Looking to Better Understand Juvenile Blue Crab Habitat Use in Pamlico Sound
The North Carolina Blue Crab is a popular East Coast seafood and one of North Carolina’s largest fisheries. While many people associate blue crabs with the Chesapeake Bay, the sound systems of North Carolina support a large and complex population. The unique geography of Pamlico sound, a wide shallow basin bordered on its eastern shore by a large barrier island chain interspersed by small inlets and on the western shore a web of pristine marsh shorelines and branching rivers, create a mosaic of juvenile habitat for a number of key species. Erin’s work looks to better understand how the geography of Pamlico Sound combined with the unique weather patterns observed here influence juvenile blue crab habitat usage. By better understanding where juvenile blue crabs live and what factors affect these habitats Erin hopes to provide key information needed to support a healthy and profitable fishery for years to come.
Erin Voigt is a PhD candidate at North Carolina State University studying juvenile blue crab habitat use. As a native Marylander the blue crab has always been close to Erin’s heart and preferably her stomach. Erin initially became interested in marine biology and coastal studies while studying biology at her undergraduate alma mater St Mary’s College of Maryland, located directly on a tributary of the Chesapeake Bay.
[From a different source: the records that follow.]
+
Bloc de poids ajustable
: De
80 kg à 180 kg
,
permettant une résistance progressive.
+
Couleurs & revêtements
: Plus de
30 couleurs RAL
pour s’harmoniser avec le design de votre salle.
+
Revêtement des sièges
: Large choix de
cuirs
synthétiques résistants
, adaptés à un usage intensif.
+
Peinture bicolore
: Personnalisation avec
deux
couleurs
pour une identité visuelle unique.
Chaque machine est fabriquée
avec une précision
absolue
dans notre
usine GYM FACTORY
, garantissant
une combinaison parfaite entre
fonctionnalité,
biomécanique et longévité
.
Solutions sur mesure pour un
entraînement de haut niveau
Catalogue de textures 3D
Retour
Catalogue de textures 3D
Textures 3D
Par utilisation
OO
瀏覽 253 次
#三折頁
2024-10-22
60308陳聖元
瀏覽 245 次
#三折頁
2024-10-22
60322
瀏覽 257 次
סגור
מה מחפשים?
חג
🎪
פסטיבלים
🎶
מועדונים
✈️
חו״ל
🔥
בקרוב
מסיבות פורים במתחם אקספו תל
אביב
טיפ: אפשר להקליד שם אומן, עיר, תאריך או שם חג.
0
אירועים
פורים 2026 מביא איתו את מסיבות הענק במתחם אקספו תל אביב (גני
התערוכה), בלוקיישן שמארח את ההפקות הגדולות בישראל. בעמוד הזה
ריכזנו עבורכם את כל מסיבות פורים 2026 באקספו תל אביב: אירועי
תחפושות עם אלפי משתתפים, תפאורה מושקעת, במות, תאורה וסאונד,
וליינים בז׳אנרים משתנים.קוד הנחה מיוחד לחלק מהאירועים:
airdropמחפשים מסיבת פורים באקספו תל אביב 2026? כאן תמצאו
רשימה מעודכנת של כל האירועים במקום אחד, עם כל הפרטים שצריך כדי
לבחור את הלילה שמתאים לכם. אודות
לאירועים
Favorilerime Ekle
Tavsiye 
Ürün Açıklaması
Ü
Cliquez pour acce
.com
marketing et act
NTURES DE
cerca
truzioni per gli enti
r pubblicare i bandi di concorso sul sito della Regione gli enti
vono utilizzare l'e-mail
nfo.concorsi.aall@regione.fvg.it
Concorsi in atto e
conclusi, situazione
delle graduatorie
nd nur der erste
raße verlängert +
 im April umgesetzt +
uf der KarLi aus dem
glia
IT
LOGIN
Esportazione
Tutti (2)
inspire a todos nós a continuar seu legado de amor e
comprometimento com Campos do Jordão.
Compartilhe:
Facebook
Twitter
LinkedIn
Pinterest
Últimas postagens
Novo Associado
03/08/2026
This curiosity led her to explore wider coastal systems including earning a Masters in Science in Marine Ecology from San Diego State University in Southern California. At NC State, Erin is a Global Change Fellow with the Southeast Climate Adaptation Science Center and Marine Science Fellow with NC Sea Grant and the Albemarle Pamlico National Estuarine Partnership (APNEP). In her spare time Erin enjoys going on adventures with her husband and dog Pan, tie dyeing and baking.